WORK TO BE COMPLETED:
Using the data below, count the lines that carry the string "const" and write only the count.

————

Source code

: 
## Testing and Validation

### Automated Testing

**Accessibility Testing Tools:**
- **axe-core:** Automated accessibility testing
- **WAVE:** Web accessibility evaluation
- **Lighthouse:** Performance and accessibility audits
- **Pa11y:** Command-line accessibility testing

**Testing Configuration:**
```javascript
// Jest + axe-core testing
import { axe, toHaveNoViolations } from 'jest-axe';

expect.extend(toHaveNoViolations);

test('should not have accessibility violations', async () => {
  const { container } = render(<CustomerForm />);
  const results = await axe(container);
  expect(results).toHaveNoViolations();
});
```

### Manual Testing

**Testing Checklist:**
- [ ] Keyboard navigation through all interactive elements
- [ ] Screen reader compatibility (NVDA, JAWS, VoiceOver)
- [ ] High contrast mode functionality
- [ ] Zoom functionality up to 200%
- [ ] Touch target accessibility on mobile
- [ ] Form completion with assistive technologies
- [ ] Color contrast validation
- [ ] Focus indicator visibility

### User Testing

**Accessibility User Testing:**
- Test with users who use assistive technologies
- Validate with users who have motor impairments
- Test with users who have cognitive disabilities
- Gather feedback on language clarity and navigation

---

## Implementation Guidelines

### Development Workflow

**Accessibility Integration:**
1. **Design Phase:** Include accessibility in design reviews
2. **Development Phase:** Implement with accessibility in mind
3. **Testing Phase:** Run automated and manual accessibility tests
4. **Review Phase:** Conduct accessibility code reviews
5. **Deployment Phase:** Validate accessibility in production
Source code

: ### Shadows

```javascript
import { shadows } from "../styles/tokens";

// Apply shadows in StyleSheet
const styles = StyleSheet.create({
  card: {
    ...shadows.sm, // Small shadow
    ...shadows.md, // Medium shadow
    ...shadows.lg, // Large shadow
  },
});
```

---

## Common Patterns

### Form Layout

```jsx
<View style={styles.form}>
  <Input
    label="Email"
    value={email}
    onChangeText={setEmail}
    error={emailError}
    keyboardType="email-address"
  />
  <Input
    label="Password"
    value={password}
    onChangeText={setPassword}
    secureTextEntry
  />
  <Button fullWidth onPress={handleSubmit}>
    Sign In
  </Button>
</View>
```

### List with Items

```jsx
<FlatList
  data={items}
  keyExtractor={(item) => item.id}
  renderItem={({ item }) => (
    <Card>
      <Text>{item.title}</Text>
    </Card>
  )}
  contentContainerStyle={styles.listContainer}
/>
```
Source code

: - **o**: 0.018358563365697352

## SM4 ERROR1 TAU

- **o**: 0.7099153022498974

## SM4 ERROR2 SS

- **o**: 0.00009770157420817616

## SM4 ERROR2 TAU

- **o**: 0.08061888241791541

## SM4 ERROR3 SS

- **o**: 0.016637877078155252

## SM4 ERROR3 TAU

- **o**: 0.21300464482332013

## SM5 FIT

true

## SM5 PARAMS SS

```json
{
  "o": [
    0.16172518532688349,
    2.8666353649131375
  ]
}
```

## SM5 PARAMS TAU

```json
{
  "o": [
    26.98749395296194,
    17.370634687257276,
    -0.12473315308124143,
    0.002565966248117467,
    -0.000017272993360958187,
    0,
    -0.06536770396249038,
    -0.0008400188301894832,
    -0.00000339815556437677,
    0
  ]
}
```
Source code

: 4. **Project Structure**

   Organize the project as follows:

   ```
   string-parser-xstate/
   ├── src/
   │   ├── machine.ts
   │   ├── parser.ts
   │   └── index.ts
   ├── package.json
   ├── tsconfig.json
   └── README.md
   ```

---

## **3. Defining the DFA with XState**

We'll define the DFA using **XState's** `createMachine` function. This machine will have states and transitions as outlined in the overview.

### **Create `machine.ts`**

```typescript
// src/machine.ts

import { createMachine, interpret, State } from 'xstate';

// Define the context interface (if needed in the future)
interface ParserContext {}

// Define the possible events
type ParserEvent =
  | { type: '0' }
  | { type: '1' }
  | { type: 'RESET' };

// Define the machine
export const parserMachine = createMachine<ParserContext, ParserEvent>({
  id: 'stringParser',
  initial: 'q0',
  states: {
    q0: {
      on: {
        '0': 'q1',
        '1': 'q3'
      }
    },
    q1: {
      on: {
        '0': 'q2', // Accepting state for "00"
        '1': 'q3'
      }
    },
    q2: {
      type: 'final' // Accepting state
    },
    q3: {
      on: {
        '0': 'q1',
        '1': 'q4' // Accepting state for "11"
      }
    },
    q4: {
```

————

EXERCISE OUTPUT:
4